It's generally accepted that about 30% of proteins are metalloproteins, and metal ions in these proteins have several different roles. I will not go into that. For a long time, I have been really interested in one thing in particular: how do these metal ions find their ways to these proteins? Cells have several different metal ions, what really brings a particular metal ion to a particular metalloprotein? Metal ions at different oxidation states have different radii, but some of these are very similar to each other. How come one is swapped by another? What regulates all these? In fact, I should call myself lucky because I asked some of these questions to Harry B. Gray in person. But, reading the literature and really learning is such a different thing.
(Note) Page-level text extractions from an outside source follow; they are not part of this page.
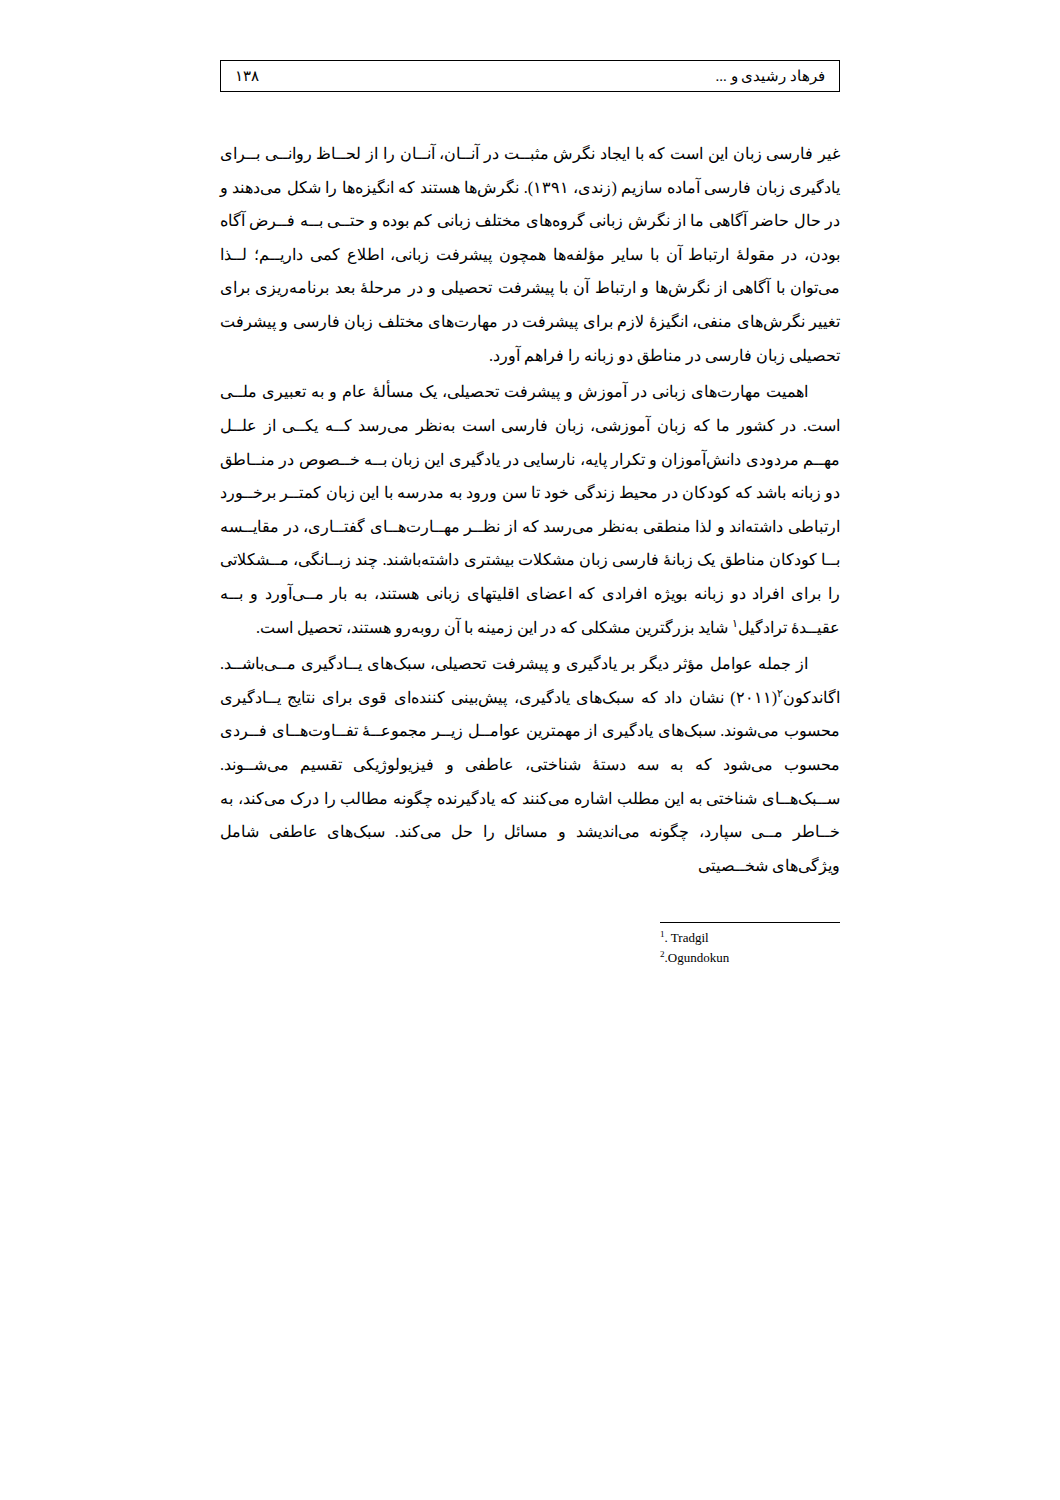فرهاد رشیدی و ... ۱۳۸
غیر فارسی زبان این است که با ایجاد نگرش مثبــت در آنــان، آنــان را از لحــاظ روانــی بــرای یادگیری زبان فارسی آماده سازیم (زندی، ۱۳۹۱). نگرش‌ها هستند که انگیزه‌ها را شکل می‌دهند و در حال حاضر آگاهی ما از نگرش زبانی گروه‌های مختلف زبانی کم بوده و حتــی بــه فــرض آگاه بودن، در مقولهٔ ارتباط آن با سایر مؤلفه‌ها همچون پیشرفت زبانی، اطلاع کمی داریــم؛ لــذا می‌توان با آگاهی از نگرش‌ها و ارتباط آن با پیشرفت تحصیلی و در مرحلهٔ بعد برنامه‌ریزی برای تغییر نگرش‌های منفی، انگیزهٔ لازم برای پیشرفت در مهارت‌های مختلف زبان فارسی و پیشرفت تحصیلی زبان فارسی در مناطق دو زبانه را فراهم آورد.
اهمیت مهارت‌های زبانی در آموزش و پیشرفت تحصیلی، یک مسألهٔ عام و به تعبیری ملــی است. در کشور ما که زبان آموزشی، زبان فارسی است به‌نظر می‌رسد کــه یکــی از علــل مهــم مردودی دانش‌آموزان و تکرار پایه، نارسایی در یادگیری این زبان بــه خــصوص در منــاطق دو زبانه باشد که کودکان در محیط زندگی خود تا سن ورود به مدرسه با این زبان کمتــر برخــورد ارتباطی داشته‌اند و لذا منطقی به‌نظر می‌رسد که از نظــر مهــارت‌هــای گفتــاری، در مقایــسه بــا کودکان مناطق یک زبانهٔ فارسی زبان مشکلات بیشتری داشته‌باشند. چند زبــانگی، مــشکلاتی را برای افراد دو زبانه بویژه افرادی که اعضای اقلیتهای زبانی هستند، به بار مــی‌آورد و بــه عقیــدهٔ ترادگیل۱ شاید بزرگترین مشکلی که در این زمینه با آن روبه‌رو هستند، تحصیل است.
از جمله عوامل مؤثر دیگر بر یادگیری و پیشرفت تحصیلی، سبک‌های یــادگیری مــی‌باشــد. اگاندکون۲(۲۰۱۱) نشان داد که سبک‌های یادگیری، پیش‌بینی کننده‌ای قوی برای نتایج یــادگیری محسوب می‌شوند. سبک‌های یادگیری از مهمترین عوامــل زیــر مجموعــهٔ تفــاوت‌هــای فــردی محسوب می‌شود که به سه دستهٔ شناختی، عاطفی و فیزیولوژیکی تقسیم می‌شــوند. ســبک‌هــای شناختی به این مطلب اشاره می‌کنند که یادگیرنده چگونه مطالب را درک می‌کند، به خــاطر مــی سپارد، چگونه می‌اندیشد و مسائل را حل می‌کند. سبک‌های عاطفی شامل ویژگی‌های شخــصیتی
1. Tradgil
2.Ogundokun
Well all the questions above and many more can be answered by this amazing book chapter. It's a perfect introductory text for people interested in metals in biology. Here is the abstract :
http://onlinelibrary.wiley.com/doi/10.1002/9781119951438.eibc0257.pub2/abstractCells synthesize biological metallocenters by use of several recurring themes, often with multiple themes combined into a single pathway. In the simplest situation, binding of a metal ion to a biological ligand occurs by reversible thermodynamic control; however, the prevalence of metallocenters deeply buried within macromolecules, the exceedingly low concentrations of free metal ions within cells, and the sophisticated structures of many metal-containing active sites and cofactors provide evidence that alternative and more complex approaches must also exist. In some cases, metal binding is accompanied by posttranslational modification of the target protein, either before or after the metal binds. Many metallocenters contain additional components that are added along with the metal ion. In other cases, metallochaperones are used to deliver the metal of interest to an apoprotein. Another alternative is to incorporate the metal into a protein subunit that subsequently swaps for an apoprotein subunit in the native protein. In addition, electron-transfer reactions may be coupled with metal assembly. Other proteins require a preassembled metal-containing cofactor rather than just the free metal ions. The cofactor may bind reversibly or be delivered by a chaperone, and scaffolding proteins may be used to provide a framework for construction of such a cofactor. Covalent attachment of the cofactor occurs in some cases. Finally, molecular chaperones that directly or indirectly alter the conformation of the target apoprotein may be utilized. In many cases, the function of the molecular chaperone is coupled to nucleotide triphosphate hydrolysis. Examples are provided for each of these metallocenter biosynthetic mechanisms.